Se abbiamo 100 individui che assumono il farmaco omeopatico contraendo meno raffreddori e 100 che non lo assumono e si ammalano più spesso, si potrebbe dedurre che il merito è del rimedio omeopatico. Ma i 100 osservati sani potrebbero essere di costituzione più robusta degli altri, o condurre una vita attiva all’aria aperta assumendo molta frutta, cosa che lo studio non ci dice.

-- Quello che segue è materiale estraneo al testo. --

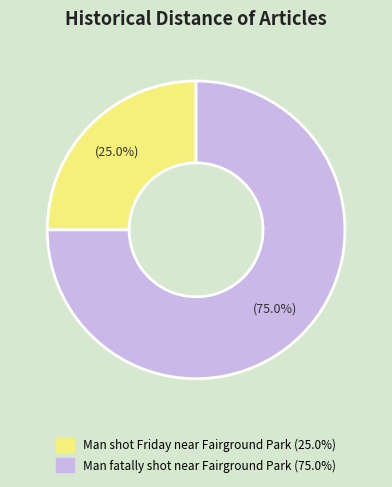

Approximately how many times larger is the value at Man shot Friday near Fairground Park compared to Man fatally shot near Fairground Park?

0.3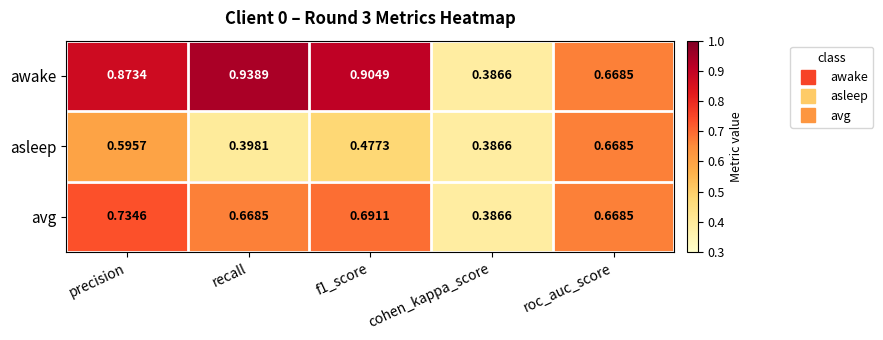

Which series has the largest total across all categories?

awake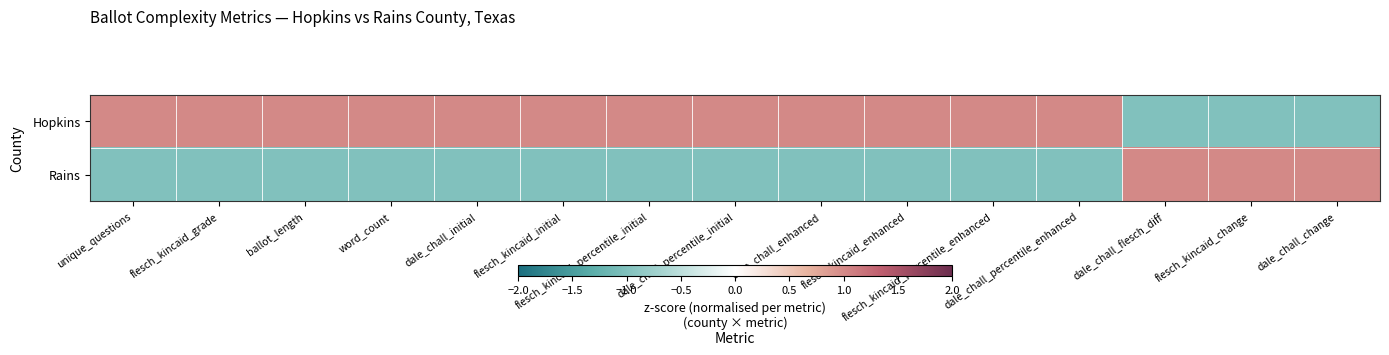

List the series in order of their peak value, lowest first.

Rains, Hopkins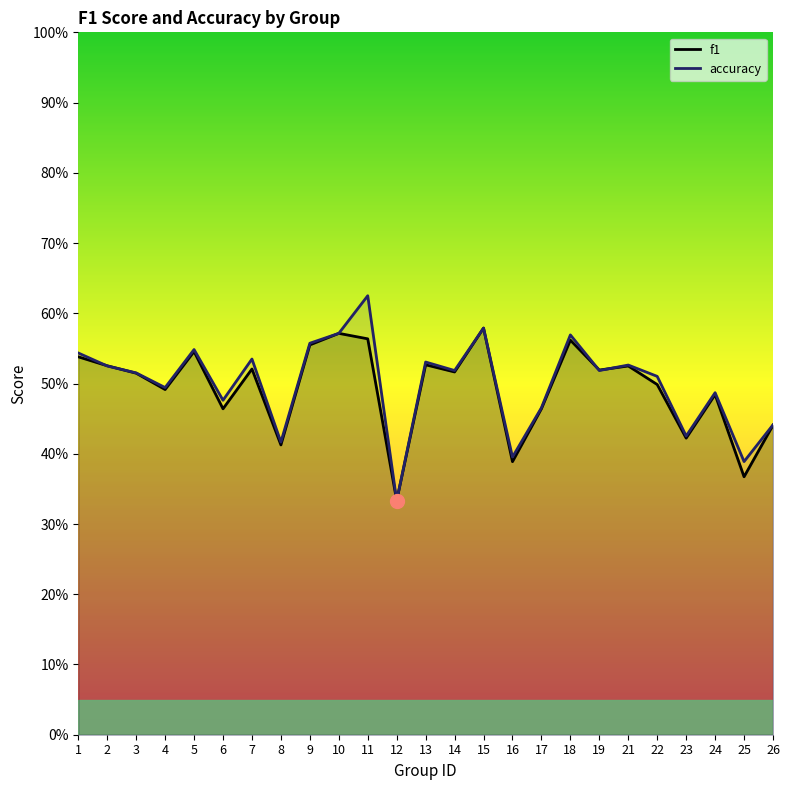

What is the sum of the f1 values at 10 and 24?

1.1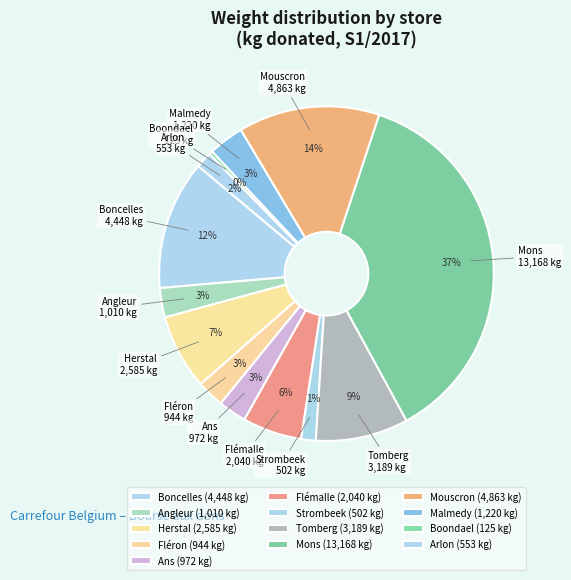

To the nearest percent, what is the difference between the largest and smallest slice percentages?

37%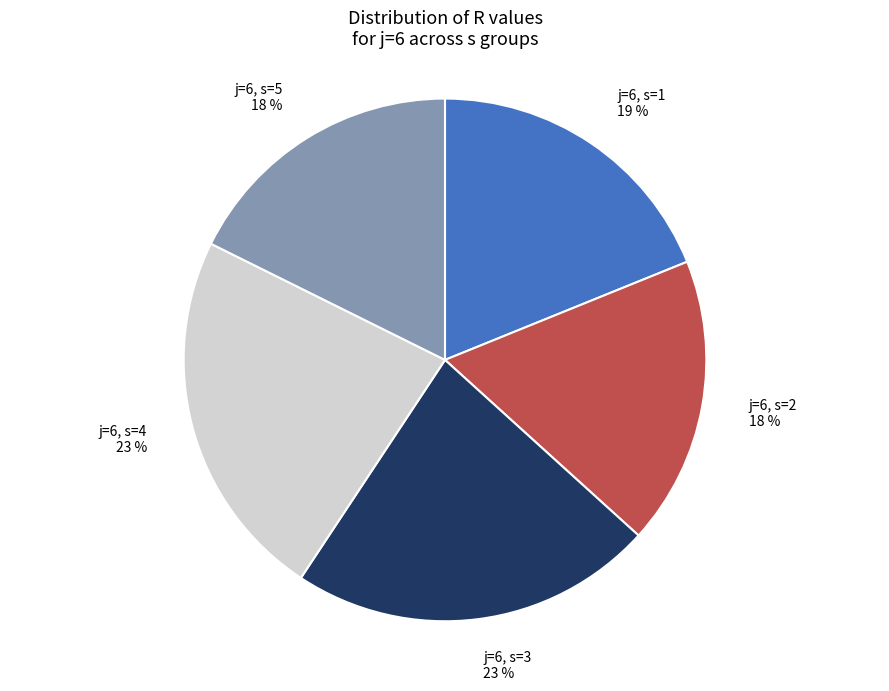

Do j=6, s=1 and j=6, s=2 together represent more than half of the pie?

No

Chi fa parte di un campione d’indagine statistica può influenzare l’interpretazione dei risultati. Un campione potrebbe non risultare rappresentativo per il semplice motivo che i soggetti studiati non sono adeguati, oppure si sono mal interpretati i risultati.
Durante gli anni ’90 gli studi mostravano che le terapie ormonali HRT non solo ritardavano gli effetti della menopausa, ma mostravano un certo grado di protezione da osteoporosi e malattie cardiovascolari. Si è però scoperto successivamente che in realtà avevano un effetto peggiorativo: i risultati degli studi erano falsati dal fatto che facevano parte dei campioni donne che cercavano a ogni costo di mantenersi in forma e sembrare più giovani e belle.

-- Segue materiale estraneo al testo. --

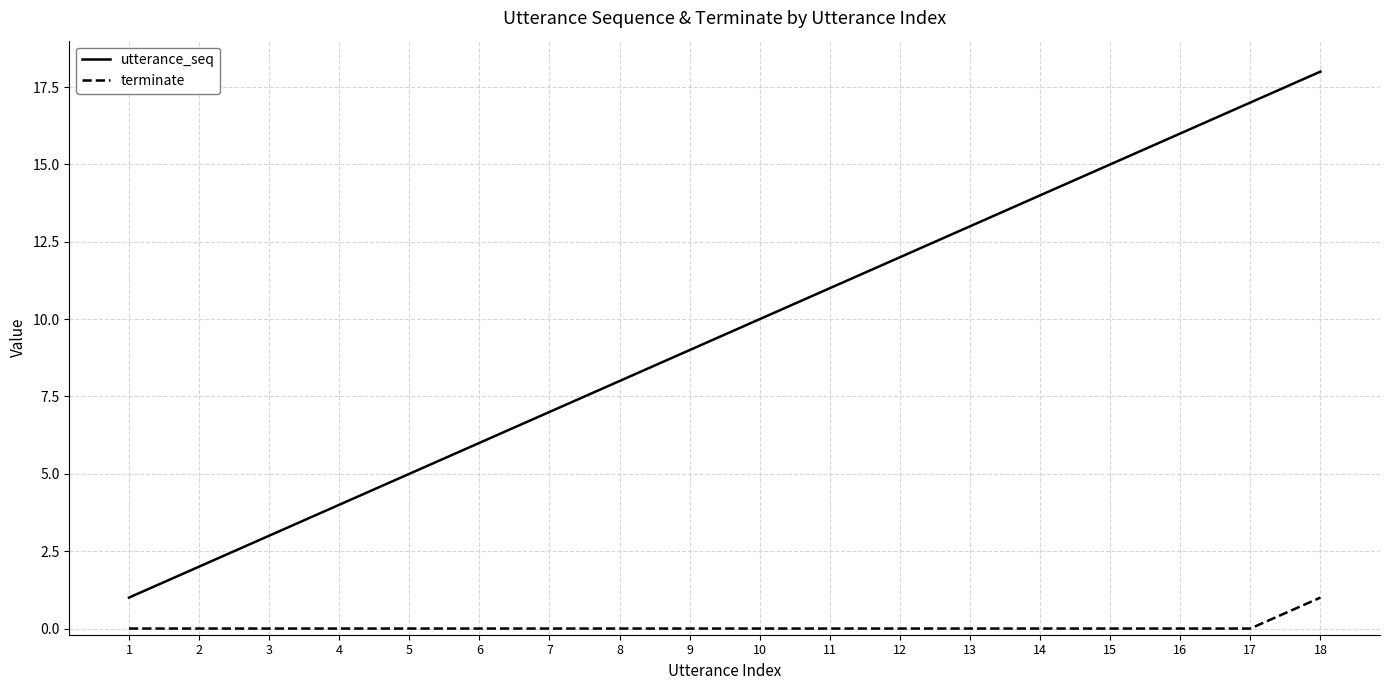

Reading right to left, list all the values displayed in this chart.

utterance_seq: 18	17	16	15	14	13	12	11	10	9	8	7	6	5	4	3	2	1
terminate: 1	0	0	0	0	0	0	0	0	0	0	0	0	0	0	0	0	0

La rappresentatività del campione di riferimento può essere resa confusa dalla questione della correlazione-causa.
Se analizzassimo l’incidenza di malattie cardiovascolari o tumori gastrointestinali fra la popolazione americana, quella francese e quella cinese, non potremmo sapere immediatamente se eventuali differenze sono dovute a caratteristiche genetiche di resistenza o maggiore suscettibilità, oppure allo stile di vita o all’impatto ambientale. Vedremo solo gli effetti, ma li attribuiremo ad altre cose che stiamo misurando: se ci interessa l’alimentazione, indicheremo gli idrocarburi aromatici policiclici nella bistecca alla griglia, il resveratrolo nel vino, i fitoestrogeni nella soia, gli antiossidanti nel tè nero, l’alimentazione rurale piuttosto che processata e così via.

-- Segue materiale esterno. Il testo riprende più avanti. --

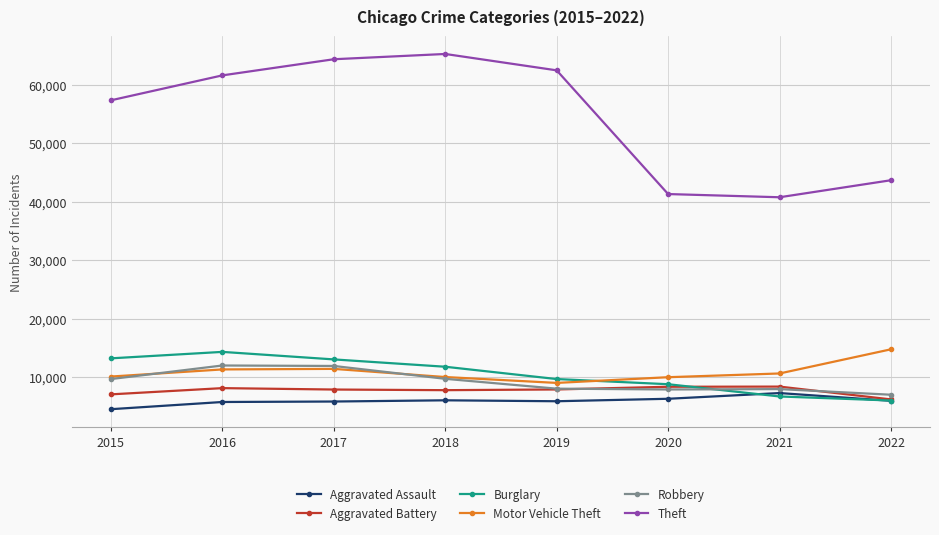

Which series has the largest total across all categories?

Theft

Ci sono tanti altri esempi.

Per ovviare a questi problemi si svolgono i cosiddetti studi clinici controllati randomizzati, che però sono più costosi e difficili da condurre, e si deve ripiegare su più semplici studi prospettici. In ogni caso è sempre possibile che il ricercatore poco scrupoloso o il giornalista poco diligente possano mal cavare i dati dal buco. In questi casi, analizzando un gruppo di riferimento, si potrebbe in pratica scegliere solo quei termini o quei casi che fanno comodo alla propria tesi, una pratica che in gergo viene detta “cherry picking”.

Ma anche con campioni significativi, condotti per lungo tempo e tenendo conto di tutti i fattori che potrebbero influenzare i risultati o la loro interpretazione, esistono problemi di cui tener conto per evitare di incappare in errori?
Uno è la misinterpretazione del rischio relativo e ne parleremo la prossima volta.

Gli articoli della serie:

  • La prima parte dell’articolo è disponibile cliccando qui.
  • La seconda parte dell’articolo è disponibile cliccando qui.
  • La terza parte dell’articolo è disponibile cliccando qui.
  • La quarta parte dell’articolo è disponibile cliccando qui.

Note:

[1] Un sondaggio politico condotto a Verona darà chiaramente risultati diversi di uno condotto a Livorno. La percentuale di italiani che vota il Suditrolervolkspartei sarà, a intuito, concentrata solo in Alto Adige e non equamente distribuita lungo la penisola. Così come troveremo movimenti neoborbonici soprattutto al Meridione.